One of the lawyers on the other side, I saw him in the men's room and he says, Hey. Nothing personal. You're just, you gotta play. He said, my dad was a poker player. I said, okay. He said, my dad always told me you gotta play the hand, you're dealt. And he says, you know, I like you, mark. You're a good guy, but you've been dealt this hand.
[00:49:00] I thought to myself, well, yeah, you gotta play the hand, you're dealt. But I know the dealer of the cards
and I got the hand that I need. All I gotta do is lay that hand down and that hand's gonna be fine. We don't need to steal off God's resume. Anything that happens any good we do. It belongs on his cv, his resume, his curriculum, viti, not ours, right? So those are our points for home. Number one, don't keep your Psalms on a shelf.
Live 'em, inhabit 'em. Let 'em wash you, let 'em carry you. Let 'em nourish you.

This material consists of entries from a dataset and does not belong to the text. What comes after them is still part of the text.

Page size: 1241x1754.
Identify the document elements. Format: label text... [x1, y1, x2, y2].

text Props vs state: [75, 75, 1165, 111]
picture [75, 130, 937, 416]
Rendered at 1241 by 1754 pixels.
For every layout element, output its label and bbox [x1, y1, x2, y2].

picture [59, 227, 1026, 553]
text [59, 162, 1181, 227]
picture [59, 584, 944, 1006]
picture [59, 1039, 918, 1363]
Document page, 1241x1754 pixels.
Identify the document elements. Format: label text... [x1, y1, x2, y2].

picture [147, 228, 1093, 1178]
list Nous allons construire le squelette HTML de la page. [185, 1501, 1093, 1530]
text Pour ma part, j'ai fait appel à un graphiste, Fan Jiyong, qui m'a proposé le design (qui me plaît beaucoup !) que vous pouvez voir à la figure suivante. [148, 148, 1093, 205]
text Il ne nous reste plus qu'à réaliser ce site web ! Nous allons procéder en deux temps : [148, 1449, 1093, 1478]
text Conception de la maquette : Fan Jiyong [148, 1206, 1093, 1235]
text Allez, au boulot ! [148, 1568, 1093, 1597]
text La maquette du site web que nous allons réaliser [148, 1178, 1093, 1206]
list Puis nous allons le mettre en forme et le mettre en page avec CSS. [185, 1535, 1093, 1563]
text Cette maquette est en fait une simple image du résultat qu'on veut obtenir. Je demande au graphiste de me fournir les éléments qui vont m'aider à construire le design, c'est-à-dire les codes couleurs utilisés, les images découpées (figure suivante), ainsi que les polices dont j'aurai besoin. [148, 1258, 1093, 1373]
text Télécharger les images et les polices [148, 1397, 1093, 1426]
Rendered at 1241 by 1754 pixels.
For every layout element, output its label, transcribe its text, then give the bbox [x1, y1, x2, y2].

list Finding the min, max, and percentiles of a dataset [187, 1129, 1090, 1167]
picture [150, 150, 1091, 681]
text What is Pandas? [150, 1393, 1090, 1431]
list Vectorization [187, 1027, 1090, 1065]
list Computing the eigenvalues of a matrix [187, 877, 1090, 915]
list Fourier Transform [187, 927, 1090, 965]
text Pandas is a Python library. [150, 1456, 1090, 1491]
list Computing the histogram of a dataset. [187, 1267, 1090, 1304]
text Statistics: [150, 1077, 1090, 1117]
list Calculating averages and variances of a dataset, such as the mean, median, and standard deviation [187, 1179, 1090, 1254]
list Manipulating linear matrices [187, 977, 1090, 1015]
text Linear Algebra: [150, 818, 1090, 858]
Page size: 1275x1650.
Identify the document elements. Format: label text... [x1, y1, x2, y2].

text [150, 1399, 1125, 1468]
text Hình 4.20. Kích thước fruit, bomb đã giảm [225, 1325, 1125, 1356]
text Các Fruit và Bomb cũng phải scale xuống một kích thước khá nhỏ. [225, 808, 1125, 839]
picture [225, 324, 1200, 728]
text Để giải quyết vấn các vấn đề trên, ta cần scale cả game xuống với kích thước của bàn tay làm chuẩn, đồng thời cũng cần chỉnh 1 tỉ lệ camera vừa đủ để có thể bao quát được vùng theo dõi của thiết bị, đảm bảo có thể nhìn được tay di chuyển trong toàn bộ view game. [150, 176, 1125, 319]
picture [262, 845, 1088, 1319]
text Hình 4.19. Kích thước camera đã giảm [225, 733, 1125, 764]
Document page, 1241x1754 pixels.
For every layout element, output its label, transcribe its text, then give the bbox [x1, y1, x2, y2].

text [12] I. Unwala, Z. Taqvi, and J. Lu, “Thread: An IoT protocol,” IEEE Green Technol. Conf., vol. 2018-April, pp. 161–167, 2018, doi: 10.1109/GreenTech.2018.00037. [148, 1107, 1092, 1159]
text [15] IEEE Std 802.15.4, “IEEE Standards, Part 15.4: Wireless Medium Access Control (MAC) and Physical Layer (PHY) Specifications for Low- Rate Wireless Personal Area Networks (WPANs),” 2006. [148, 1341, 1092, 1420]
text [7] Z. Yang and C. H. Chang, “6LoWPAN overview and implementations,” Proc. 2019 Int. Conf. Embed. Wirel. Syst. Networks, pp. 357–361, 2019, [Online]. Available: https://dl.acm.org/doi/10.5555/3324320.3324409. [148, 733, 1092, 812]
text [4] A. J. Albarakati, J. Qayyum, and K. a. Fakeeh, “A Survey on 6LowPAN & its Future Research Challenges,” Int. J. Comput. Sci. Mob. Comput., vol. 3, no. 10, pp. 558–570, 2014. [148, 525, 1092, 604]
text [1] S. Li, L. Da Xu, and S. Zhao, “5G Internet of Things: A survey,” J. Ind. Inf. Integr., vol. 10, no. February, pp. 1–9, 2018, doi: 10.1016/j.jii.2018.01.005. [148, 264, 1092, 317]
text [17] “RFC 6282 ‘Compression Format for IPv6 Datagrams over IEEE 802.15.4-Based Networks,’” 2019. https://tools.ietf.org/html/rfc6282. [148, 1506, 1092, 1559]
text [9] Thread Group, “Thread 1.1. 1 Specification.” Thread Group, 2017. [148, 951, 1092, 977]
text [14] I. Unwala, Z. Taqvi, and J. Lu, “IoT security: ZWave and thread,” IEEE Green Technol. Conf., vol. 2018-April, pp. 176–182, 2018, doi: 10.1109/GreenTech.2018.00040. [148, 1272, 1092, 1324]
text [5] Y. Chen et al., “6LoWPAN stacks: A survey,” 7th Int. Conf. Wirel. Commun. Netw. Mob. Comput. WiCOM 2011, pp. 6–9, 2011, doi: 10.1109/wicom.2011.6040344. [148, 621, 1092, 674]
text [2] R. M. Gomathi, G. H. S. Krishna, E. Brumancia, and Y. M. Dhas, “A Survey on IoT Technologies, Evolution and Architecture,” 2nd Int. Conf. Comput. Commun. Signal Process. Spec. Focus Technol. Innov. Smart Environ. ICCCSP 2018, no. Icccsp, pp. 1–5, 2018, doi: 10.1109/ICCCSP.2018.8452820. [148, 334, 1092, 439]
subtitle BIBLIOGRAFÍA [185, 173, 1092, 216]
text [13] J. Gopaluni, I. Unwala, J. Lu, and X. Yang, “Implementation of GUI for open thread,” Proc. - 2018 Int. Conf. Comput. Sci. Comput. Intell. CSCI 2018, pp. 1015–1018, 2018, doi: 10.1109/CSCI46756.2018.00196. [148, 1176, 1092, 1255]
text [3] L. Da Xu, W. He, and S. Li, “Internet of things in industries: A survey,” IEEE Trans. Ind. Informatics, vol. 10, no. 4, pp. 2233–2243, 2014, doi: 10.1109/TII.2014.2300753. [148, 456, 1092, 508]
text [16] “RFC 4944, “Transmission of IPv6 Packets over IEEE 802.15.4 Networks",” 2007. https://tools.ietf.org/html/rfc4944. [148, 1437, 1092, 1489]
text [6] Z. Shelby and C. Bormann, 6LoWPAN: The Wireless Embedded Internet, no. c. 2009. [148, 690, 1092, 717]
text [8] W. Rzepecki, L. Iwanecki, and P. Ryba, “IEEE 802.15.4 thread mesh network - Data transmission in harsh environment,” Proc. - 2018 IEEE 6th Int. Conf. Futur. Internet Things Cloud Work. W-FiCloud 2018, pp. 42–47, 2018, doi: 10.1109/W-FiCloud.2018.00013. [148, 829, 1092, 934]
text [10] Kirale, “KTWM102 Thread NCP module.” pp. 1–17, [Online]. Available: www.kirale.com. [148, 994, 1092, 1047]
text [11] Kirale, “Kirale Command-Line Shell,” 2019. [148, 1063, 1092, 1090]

Let 'em give you life and joy and direction. Number two, choose a direction. Every day you wake up, [00:50:00] I'm gonna put God in front of me. I want everything to be seen through God. Only thing that's gonna get to me is something that comes through God, I got God in front of me and everything else is gonna be fine.
My soul can be silent. And number three, know that God is working on you. You are not, uh, having to do this yourself. God is actively working on you. So with that, I gotta go back to la Keep me in your prayers, but know while I'm there, I'll be studying devotional in the Psalms and eager to be back here with you.
Can I bless you in the name of Jesus? And then we'll go. Father, we bless in the name of Jesus, by his resume, by his cv, by his death on the cross, by his resurrection. [00:51:00] Only through Jesus Christ and what he's done do we approach you so boldly as to entreat your favor, beg you to turn your ear toward us, ask you to continue to, when necessary, take our face between your hands and hold it so that we look at you.
Father, continue to train us, to educate us to rear us. So that we can do the works, the good things you've prepared for us to do, and put them on your resume to your glory and honor we pray. Amen.